**Job**.
Output the records exactly as they appear, with no pictures included.

**Records supplied**.

|---|

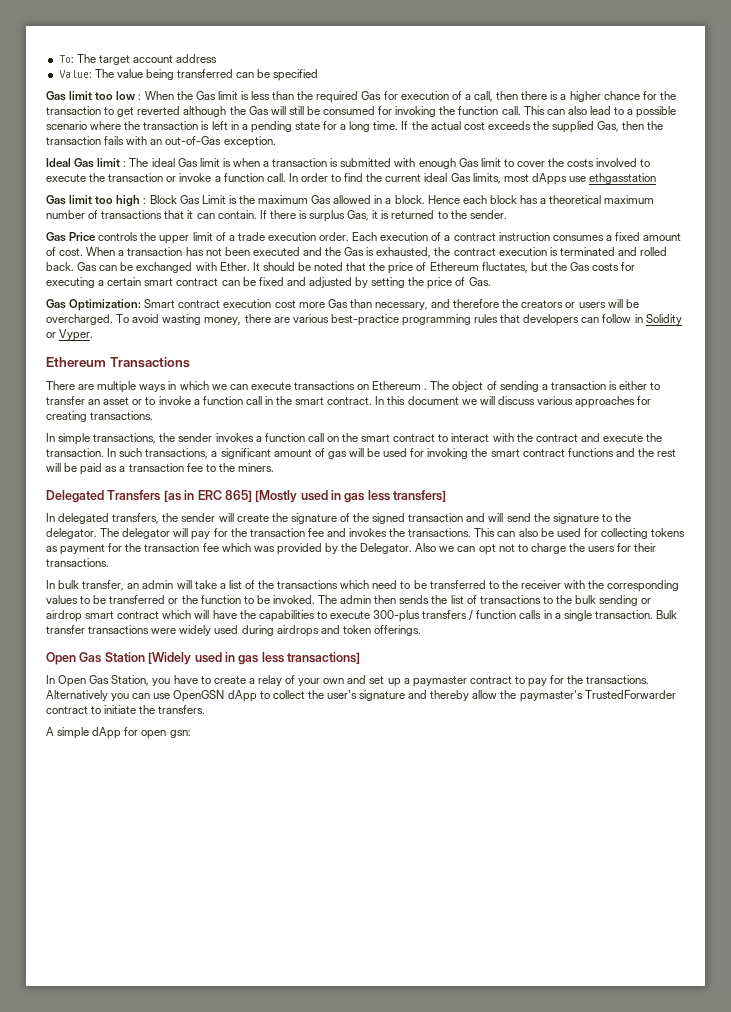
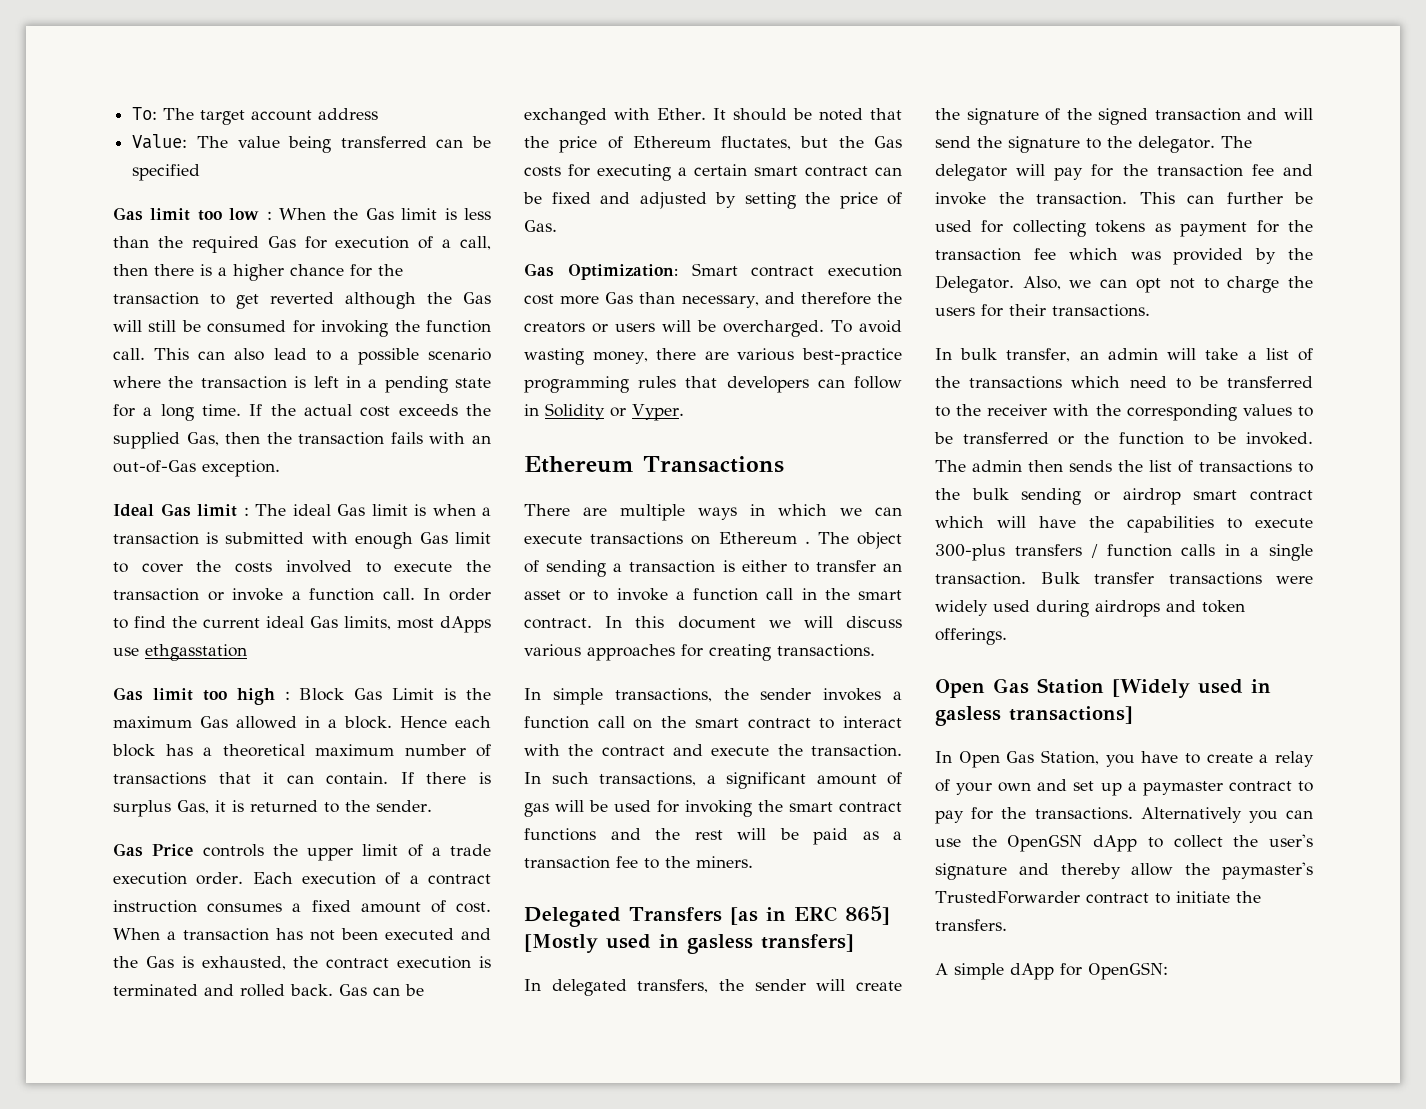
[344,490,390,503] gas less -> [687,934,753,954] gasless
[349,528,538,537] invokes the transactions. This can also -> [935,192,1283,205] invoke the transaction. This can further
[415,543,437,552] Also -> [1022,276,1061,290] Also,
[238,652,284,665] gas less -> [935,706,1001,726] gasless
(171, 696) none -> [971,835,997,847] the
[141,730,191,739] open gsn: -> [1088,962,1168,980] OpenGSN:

|---|

**Solved exercise**.
[344,490,390,503] gas less -> [687,934,753,954] gasless
[349,528,538,537] invokes the transactions. This can also -> [935,192,1283,205] invoke the transaction. This can further
[415,543,437,552] Also -> [1022,276,1061,290] Also,
[238,652,284,665] gas less -> [935,706,1001,726] gasless
(171, 696) none -> [971,835,997,847] the
[141,730,191,739] open gsn: -> [1088,962,1168,980] OpenGSN:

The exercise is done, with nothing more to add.